---------- Texto fuente
P. Fredy Peña T., ssp
Las dos parábolas que nos presenta el evangelio proponen la necesidad de encontrar “algo” de valor que permita un cambio de vida. Quizás ambas parábolas nos llevan a recordar esa novela de aventuras llamada La isla del tesoro, de Robert Louis Stevenson; o bien al propio Conde de Montecristo, de Alexandre Dumas (padre). Es decir, se desprende de estas un tesoro por descubrir.
En la parábola, el hombre que descubrió el tesoro encontró lo que no buscaba, mientras que el buscador de perlas finas halló lo que nunca se imaginó. Es decir, al Reino de Dios no se ingresa por los propios méritos, sino que es un don que se ofrece y que exige una respuesta. Por eso los afortunados que tuvieron la “alegría” por su hallazgo tendrán que supeditar todo a la causa del Reino. Porque el Reino pasa a ser el único valor absoluto para quien lo descubre.
--------------------
---------- Registros proporcionados
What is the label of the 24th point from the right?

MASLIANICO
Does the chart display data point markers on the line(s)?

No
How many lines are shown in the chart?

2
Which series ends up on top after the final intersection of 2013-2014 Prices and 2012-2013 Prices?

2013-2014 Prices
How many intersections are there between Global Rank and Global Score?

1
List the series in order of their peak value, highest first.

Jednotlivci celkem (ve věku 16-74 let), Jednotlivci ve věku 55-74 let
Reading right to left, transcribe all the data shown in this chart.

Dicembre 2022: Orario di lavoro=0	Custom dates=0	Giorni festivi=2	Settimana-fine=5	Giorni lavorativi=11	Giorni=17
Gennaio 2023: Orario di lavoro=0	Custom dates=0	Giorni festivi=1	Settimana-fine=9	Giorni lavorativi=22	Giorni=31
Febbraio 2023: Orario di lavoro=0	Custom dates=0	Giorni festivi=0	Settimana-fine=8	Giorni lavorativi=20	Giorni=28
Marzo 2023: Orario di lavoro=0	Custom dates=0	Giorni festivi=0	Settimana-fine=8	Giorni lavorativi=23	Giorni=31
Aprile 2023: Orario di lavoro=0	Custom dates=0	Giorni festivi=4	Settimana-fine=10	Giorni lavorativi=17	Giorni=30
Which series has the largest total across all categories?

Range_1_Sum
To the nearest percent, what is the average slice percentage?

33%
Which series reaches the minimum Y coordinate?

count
--------------------
Ejercicios propuestos.
- 1) Según el comentario sobre las parábolas, ¿qué encontró el hombre que descubrió el tesoro?
- 2) Reproduzca del comentario sobre las parábolas el fragmento comprendido entre "P. Fredy Peña" y "quien lo descubre.", ambos inclusive.
- 3) Prosiga el comentario sobre las parábolas del tesoro y la perla a partir de su última oración.

Sección de respuestas.
- 1) Encontró lo que no buscaba.

- 2)
P. Fredy Peña T., ssp
Las dos parábolas que nos presenta el evangelio proponen la necesidad de encontrar “algo” de valor que permita un cambio de vida. Quizás ambas parábolas nos llevan a recordar esa novela de aventuras llamada La isla del tesoro, de Robert Louis Stevenson; o bien al propio Conde de Montecristo, de Alexandre Dumas (padre). Es decir, se desprende de estas un tesoro por descubrir.
En la parábola, el hombre que descubrió el tesoro encontró lo que no buscaba, mientras que el buscador de perlas finas halló lo que nunca se imaginó. Es decir, al Reino de Dios no se ingresa por los propios méritos, sino que es un don que se ofrece y que exige una respuesta. Por eso los afortunados que tuvieron la “alegría” por su hallazgo tendrán que supeditar todo a la causa del Reino. Porque el Reino pasa a ser el único valor absoluto para quien lo descubre.

- 3)
Por eso la enseñanza del evangelio nos dice que, mientras alguien no se ha encontrado o no se ha dejado encontrar por Jesucristo y no ha vivido la experiencia de venderlo todo para adquirirlo a él, no se puede decir que esté totalmente convertido. Porque la conversión, si es sincera, siempre lleva a una transformación de la persona. Si has recibido el don de Dios, no se puede seguir siendo el mismo. Lo que antes era importante, fundamental incluso en tu vivir, pierde de pronto valor ante el encuentro con Cristo.
Podemos hacer el mejor “negocio” de nuestra vida: participar del Reino. Así, todo aquel que encuentra a Cristo ha de vender todo, porque en él se sustenta toda su vida y estar con él es una ganancia: “Para mí, el vivir es Cristo; y la muerte una ganancia” (cf. Flm 1, 21). El Reino de Dios es pura ganancia, porque es el tesoro mayor o la perla más fina. Pero ¿dónde está tu tesoro? o ¿en qué tesoro descansa tu corazón? Esas son las preguntas que, como creyentes, debiéramos plantearnos. Porque donde esté tu tesoro, allí estará también tu vida.
“Un hombre lo encuentra, lo vuelve a esconder, y lleno de alegría, vende todo lo que posee y compra el campo” (Mt 13, 44).